** WORK TASK **
Below are records; copy every line among them that contains the word "removal".

** EXERCISE DATA **
-------------------------
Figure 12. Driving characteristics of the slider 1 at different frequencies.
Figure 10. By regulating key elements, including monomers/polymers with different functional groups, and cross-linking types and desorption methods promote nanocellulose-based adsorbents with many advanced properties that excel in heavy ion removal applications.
-------------------------
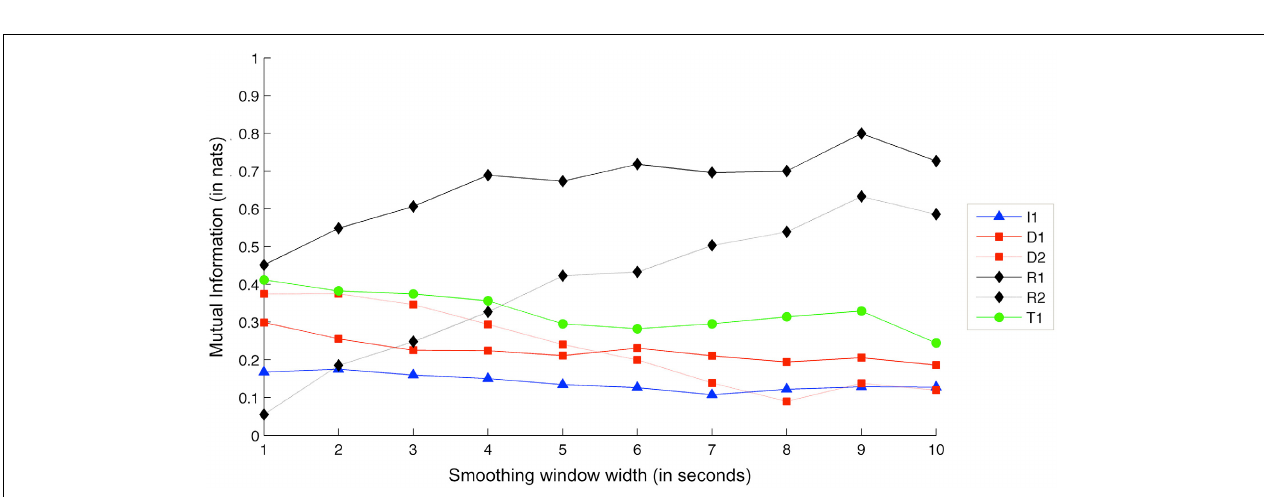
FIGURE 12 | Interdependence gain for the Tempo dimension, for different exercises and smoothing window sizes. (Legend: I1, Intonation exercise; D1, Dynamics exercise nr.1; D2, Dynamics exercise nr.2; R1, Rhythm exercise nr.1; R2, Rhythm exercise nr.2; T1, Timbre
-------------------------
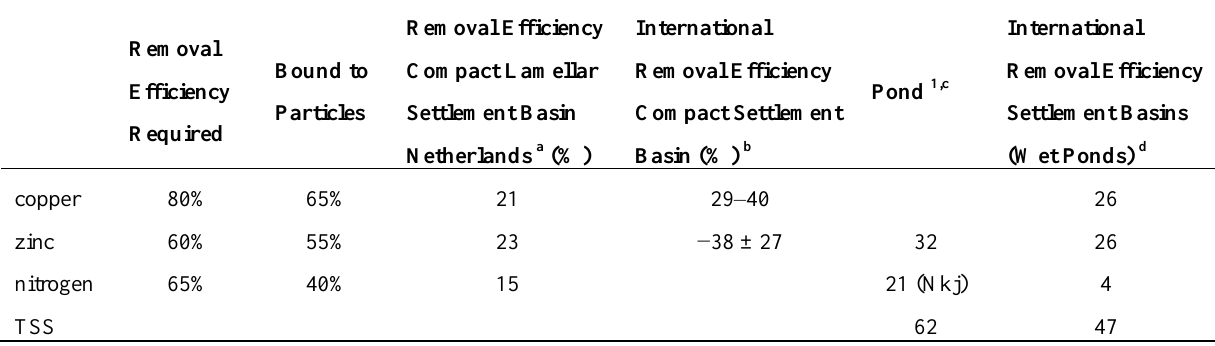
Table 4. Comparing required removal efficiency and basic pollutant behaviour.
-------------------------
** ANSWER **
Figure 10. By regulating key elements, including monomers/polymers with different functional groups, and cross-linking types and desorption methods promote nanocellulose-based adsorbents with many advanced properties that excel in heavy ion removal applications.
Table 4. Comparing required removal efficiency and basic pollutant behaviour.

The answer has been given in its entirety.